The athletic training profession has always been historically white — in 2015, the National Athletic Trainers’ Association reported that 81 percent of athletic training professionals classified themselves as white or nonhispanic. The Ithaca College athletic training program is trying to address this disparity with a grant it received from NATA.
While the majority of students in the college’s athletic training program identify as nonminorities, a recent $1,300 grant the department received is being used to try and address the lack of diversity within the profession. Katie Sheehan, clinical instructor in the Department of Exercise and Sports Sciences, said the grant is part of the diversity and inclusion initiative the department has developed called EquAT and InclusivAT.
According to Sheehan, 95 percent of students in the athletic training major at the college identified as white or nonminority in 2014. And not much has changed since then — 95 percent of the 2018 athletic training graduating class identified as Caucasian.
“The point of our project is to increase diversity within the world of athletic training,” Sheehan said. “So, we are trying to recruit a more diverse student population to get into the profession of athletic training.”
When there is a more diverse pool of talent in athletic training, trainers can better recognize differences in culture, religion or race and make a patient more comfortable.
“I think athletic training isn’t something where a lot of people know what the profession is or what we do,” Sheehan said. “The purpose of the grant is just to expose kids to what we do and say everyone can do this too.”
The grant, which comes from a subdivision of NATA called the Ethnic Diversity Advisory Committee, was put in place with the intention of recruiting more students from a diverse background into the field.
With the grant, the athletic training student cabinet — which consists of students from the sophomore, junior and senior classes at the college — will be forming a club at Ithaca High School to get more students interested in of athletic training.
Senior Katelyn Dolan, an athletic training major, said the idea to form the club stemmed from other colleges that created the same type of club with success.
Sheehan said that 37.5 percent of Ithaca High School students identify themselves as nonwhite.
“There was a previous school that did it, and so I was looking at their abstracts and the way they brought in [students],” Dolan said. “We thought Ithaca High School is the most diverse school in our area, and we
can coordinate it with them down there to get the students interested in athletic training.”
Dolan wants students in the club to be as involved as possible. The cabinet is working on an event where members can shadow an athletic training student for the day. The cabinet will also have the opportunity to come to football games and are hoping to coordinate field trips to Cornell University and Syracuse University so that they could see the big-time Division I facilities and observe a game.
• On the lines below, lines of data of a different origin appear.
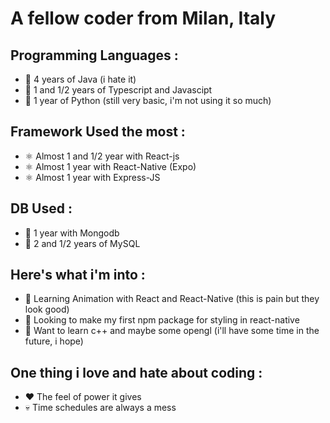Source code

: # A fellow coder from Milan, Italy


## Programming Languages : 

- 📙 4 years of Java (i hate it)
- 📙 1 and 1/2 years of Typescript and Javascipt 
- 📙 1 year of Python (still very basic, i'm not using it so much) 


## Framework Used the most : 

- ⚛️ Almost 1 and 1/2 year with React-js
- ⚛️ Almost 1 year with React-Native (Expo)
- ⚛️ Almost 1 year with Express-JS

## DB Used : 

- 📙 1 year with Mongodb
- 📙 2 and 1/2 years of MySQL

## Here's what i'm into : 

- 📖 Learning Animation with React and React-Native (this is pain but they look good)
- 🔭 Looking to make my first npm package for styling in react-native
- 📖 Want to learn c++ and maybe some opengl (i'll have some time in the future, i hope)

## One thing i love and hate about coding : 

- ❤️ The feel of power it gives
- 💀 Time schedules are always a mess
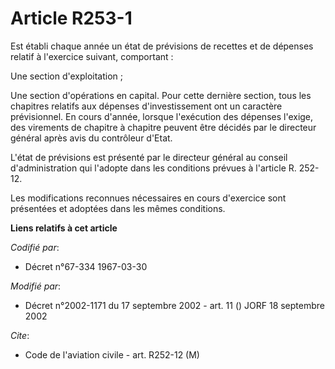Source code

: # Article R253-1

Est établi chaque année un état de prévisions de recettes et de dépenses relatif à l'exercice suivant, comportant :

Une section d'exploitation ;

Une section d'opérations en capital. Pour cette dernière section, tous les chapitres relatifs aux dépenses d'investissement
ont un caractère prévisionnel. En cours d'année, lorsque l'exécution des dépenses l'exige, des virements de chapitre à
chapitre peuvent être décidés par le directeur général après avis du contrôleur d'Etat.

L'état de prévisions est présenté par le directeur général au conseil d'administration qui l'adopte dans les conditions
prévues à l'article R. 252-12.

Les modifications reconnues nécessaires en cours d'exercice sont présentées et adoptées dans les mêmes conditions.

**Liens relatifs à cet article**

_Codifié par_:

  - Décret n°67-334 1967-03-30

_Modifié par_:

  - Décret n°2002-1171 du 17 septembre 2002 - art. 11 () JORF 18 septembre 2002

_Cite_:

  - Code de l'aviation civile - art. R252-12 (M)
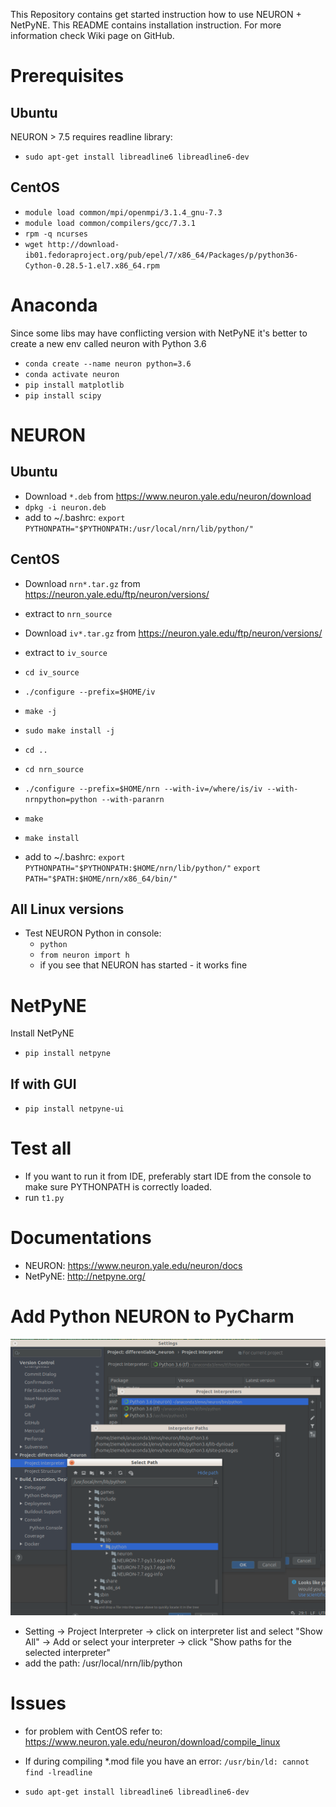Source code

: This Repository contains get started instruction how to use NEURON + NetPyNE. 
This README contains installation instruction. For more information check Wiki page on GitHub.

# Prerequisites

## Ubuntu
NEURON > 7.5 requires readline library:

* `sudo apt-get install libreadline6 libreadline6-dev`

## CentOS

* `module load common/mpi/openmpi/3.1.4_gnu-7.3`
* `module load common/compilers/gcc/7.3.1`
* `rpm -q ncurses`
* `wget http://download-ib01.fedoraproject.org/pub/epel/7/x86_64/Packages/p/python36-Cython-0.28.5-1.el7.x86_64.rpm`


# Anaconda
Since some libs may have conflicting version with NetPyNE it's better to create a new env called neuron with Python 3.6

* `conda create --name neuron python=3.6`
* `conda activate neuron`
* `pip install matplotlib`
* `pip install scipy`

# NEURON

## Ubuntu

* Download `*.deb` from https://www.neuron.yale.edu/neuron/download
* `dpkg -i neuron.deb`
* add to ~/.bashrc: 
`export PYTHONPATH="$PYTHONPATH:/usr/local/nrn/lib/python/"`

## CentOS

* Download `nrn*.tar.gz` from https://neuron.yale.edu/ftp/neuron/versions/
* extract to `nrn_source`
* Download `iv*.tar.gz` from https://neuron.yale.edu/ftp/neuron/versions/
* extract to `iv_source`
* `cd iv_source`
* `./configure --prefix=$HOME/iv`
* `make -j`
* `sudo make install -j`
* `cd ..`

* `cd nrn_source`
* `./configure --prefix=$HOME/nrn --with-iv=/where/is/iv --with-nrnpython=python --with-paranrn`
* `make`
* `make install`
* add to ~/.bashrc: 
`export PYTHONPATH="$PYTHONPATH:$HOME/nrn/lib/python/"`
`export PATH="$PATH:$HOME/nrn/x86_64/bin/"`

## All Linux versions
* Test NEURON Python in console:
  * `python`
  * `from neuron import h`
  * if you see that NEURON has started - it works fine

# NetPyNE
Install NetPyNE

* `pip install netpyne`

## If with GUI
* `pip install netpyne-ui`

# Test all

* If you want to run it from IDE, preferably start IDE from the console to make sure PYTHONPATH is correctly loaded.
* run `t1.py`

# Documentations

* NEURON: https://www.neuron.yale.edu/neuron/docs
* NetPyNE: http://netpyne.org/


# Add Python NEURON to PyCharm

![PyCharm](add_path_to_pycharm.png)

* Setting -> Project Interpreter -> click on interpreter list and select "Show All" -> Add or select your interpreter -> click "Show paths for the selected interpreter"
* add the path: /usr/local/nrn/lib/python

# Issues
* for problem with CentOS refer to: https://www.neuron.yale.edu/neuron/download/compile_linux

* If during compiling *.mod file you have an error: `/usr/bin/ld: cannot find -lreadline`
* `sudo apt-get install libreadline6 libreadline6-dev`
Ainsley Lovejoy, the athletic trainer at Ithaca High School, said she hopes the club will bring more diversity into the profession by reaching more prospective students.
“The cultural and ethnical gap between patients and providers only emphasizes the need for cultural competence to provide better care towards our patients,” Lovejoy said. “My hope is that this new club will bridge this cultural and ethnical gap. By educating students at the high school level, I hope that will inspire more students to want to enter the profession.”
Dolan said the club hopes to completely start up by November. The student cabinet is currently trying to get students engaged with the idea of athletic training by reaching out to Ithaca High School and making sure that students are interested. The club is also working on making itself recognizable by making posters and getting its mission statement into the high school’s morning announcements.
Dolan said that, because of her interest in athletic training, she hopes the club will spark interest in other prospective students as well.
“I only found out about athletic training because I got to work with my high school athletic trainer because I got hurt,” Dolan said. “There are students who might not know about athletic training as a profession or how many things can come from it, like different job opportunities and all the places you can work, so we want to encourage students.”